Python Forum

Full Version: How do I split a dataset into test/train/validation according to a particular group?
You're currently viewing a stripped down version of our content. View the full version with proper formatting.
I have written the following code to split my dataset into a training, validation and test dataset. The dataset consists of multiple audio files from 39 participants. To prevent data leakage, I need to ensure that the audio files of each participant are either in the test/train/validation dataset (i.e. are not divided when the dataset is split). I also want to ensure that the ratio of the participants' diagnosis is evenly split between the three groups). I know it's possible to use GroupSplitShuffle however I can't find any examples that don't use dataframes. How do I modify my code to do this?

# create storage for train, validation, test sets and their indices
train_set,valid_set,test_set = [],[],[]
X_train,X_valid,X_test = [],[],[]
y_train,y_valid,y_test = [],[],[]

# convert waveforms to array for processing
waveforms = np.array(waveforms)

# process each diagnosis separately to make sure we builf balanced train/valid/test sets 
for diagnosis_num in range(len(diagnosis_dict)):
        
    # find all indices of a single unique diagnosis
    diagnosis_indices = [index for index, diagnosis in enumerate(diagnoses) if diagnosis==diagnosis_num]
    print(diagnosis_indices)

    # seed for reproducibility 
    np.random.seed(69)
    # shuffle indicies 
    diagnosis_indices = np.random.permutation(diagnosis_indices)

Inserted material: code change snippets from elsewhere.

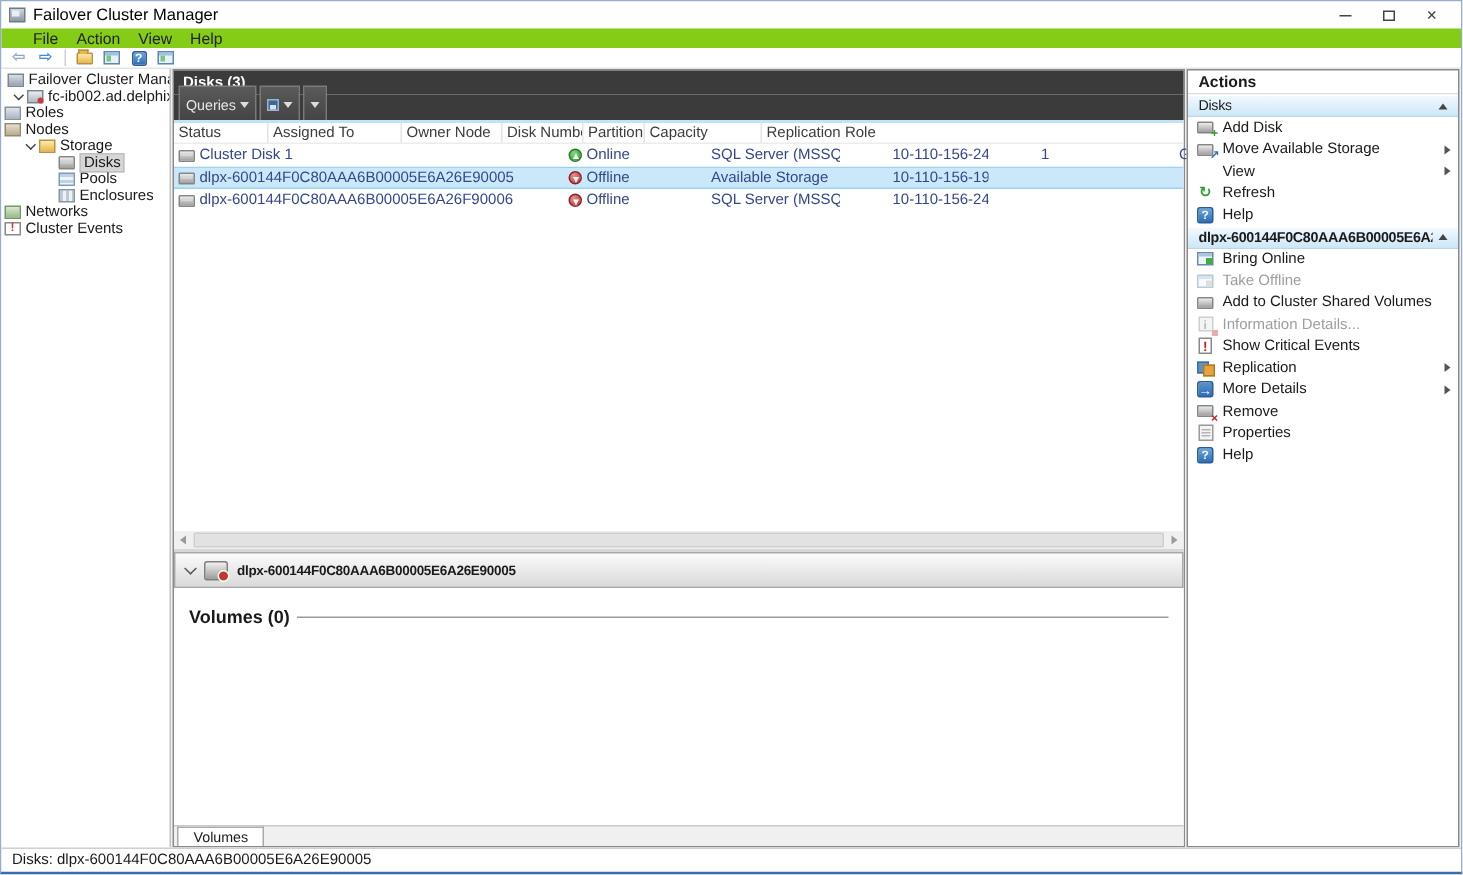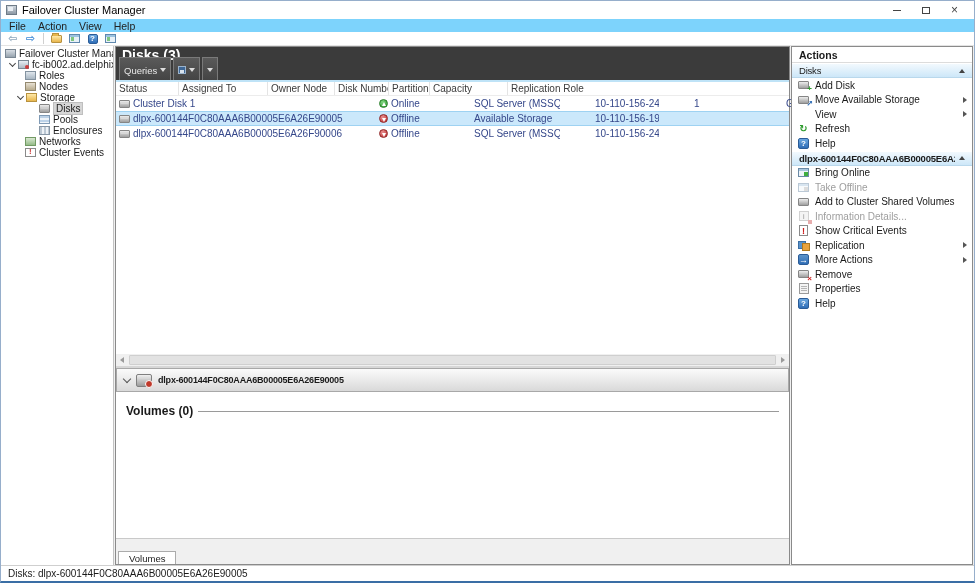"File" .menubar { background: #7dd3fc -> #84cc16; padding: 0 2px -> 0 15px }
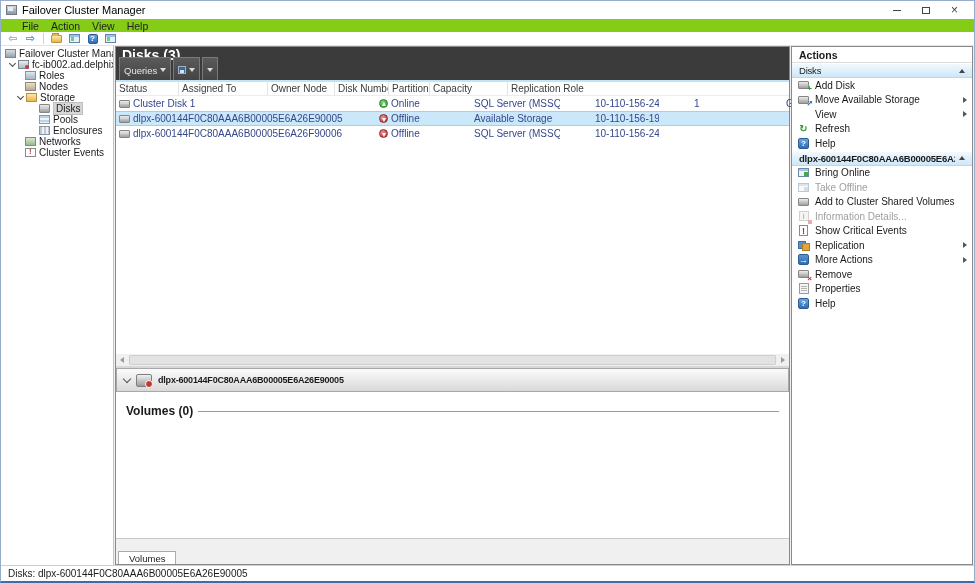"Disks (3)" .panel-title { font-size: 14px -> 10px }
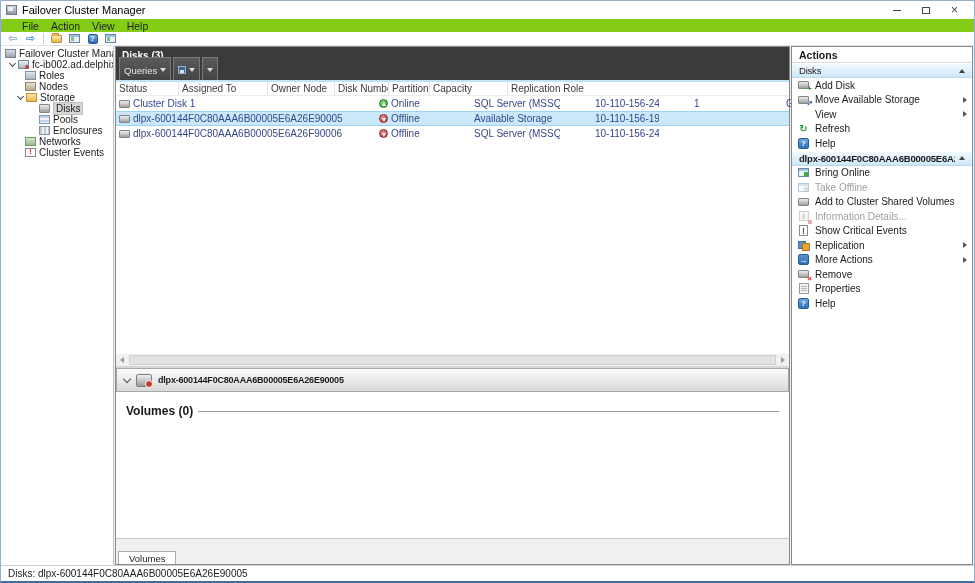"Roles" .indent2 { padding-left: 22px -> none }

    # store dim (length) of the diagnosis list to make indices
    dim = len(diagnosis_indices)

    # store indices of training, validation and test sets in 80/10/10 proportion
    # train set is first 80%
    train_indices = diagnosis_indices[:int(0.8*dim)]
    # validation set is next 10% (between 80% and 90%)
    valid_indices = diagnosis_indices[int(0.8*dim):int(0.9*dim)]
    # test set is last 10% (between 90% - end/100%)
    test_indices = diagnosis_indices[int(0.9*dim):]

    # create train waveforms/labels sets
    X_train.append(waveforms[train_indices,:])
    y_train.append(np.array([diagnosis_num]*len(train_indices),dtype=np.int32))
    # create validation waveforms/labels sets
    X_valid.append(waveforms[valid_indices,:])
    y_valid.append(np.array([diagnosis_num]*len(valid_indices),dtype=np.int32))
    # create test waveforms/labels sets
    X_test.append(waveforms[test_indices,:])
    y_test.append(np.array([diagnosis_num]*len(test_indices),dtype=np.int32))

    # store indices for each emotion set to verify uniqueness between sets 
    train_set.append(train_indices)
    valid_set.append(valid_indices)
    test_set.append(test_indices)

# concatenate, in order, all waveforms back into one array 
X_train = np.concatenate(X_train,axis=0)
X_valid = np.concatenate(X_valid,axis=0)
X_test = np.concatenate(X_test,axis=0)

# concatenate, in order, all diagnoses back into one array 
y_train = np.concatenate(y_train,axis=0)
y_valid = np.concatenate(y_valid,axis=0)
y_test = np.concatenate(y_test,axis=0)

# combine and store indices for all diagnoses train, validation, test sets to verify uniqueness of sets
train_set = np.concatenate(train_set,axis=0)
valid_set = np.concatenate(valid_set,axis=0)
test_set = np.concatenate(test_set,axis=0)

# check shape of each set
print(f'Training waveforms:{X_train.shape}, y_train:{y_train.shape}')
print(f'Validation waveforms:{X_valid.shape}, y_valid:{y_valid.shape}')
print(f'Test waveforms:{X_test.shape}, y_test:{y_test.shape}')

# make sure train, validation, test sets have no overlap/are unique
# get all unique indices across all sets and how many times each index appears (count)
uniques, count = np.unique(np.concatenate([train_set,test_set,valid_set],axis=0), return_counts=True)

# if each index appears just once, and we have 1440 such unique indices, then all sets are unique
if sum(count==1) == len(diagnoses):
    print(f'\nSets are unique: {sum(count==1)} samples out of {len(diagnoses)} are unique')
else:
    print(f'\nSets are NOT unique: {sum(count==1)} samples out of {len(diagnoses)} are unique')    
Looks like you're doing that shuffle/split in lines 19-30, most of which don't appear to be dataframe specific. The actual shuffle on line 19 could be replaced with something like random.shuffle() assuming you are starting with a list.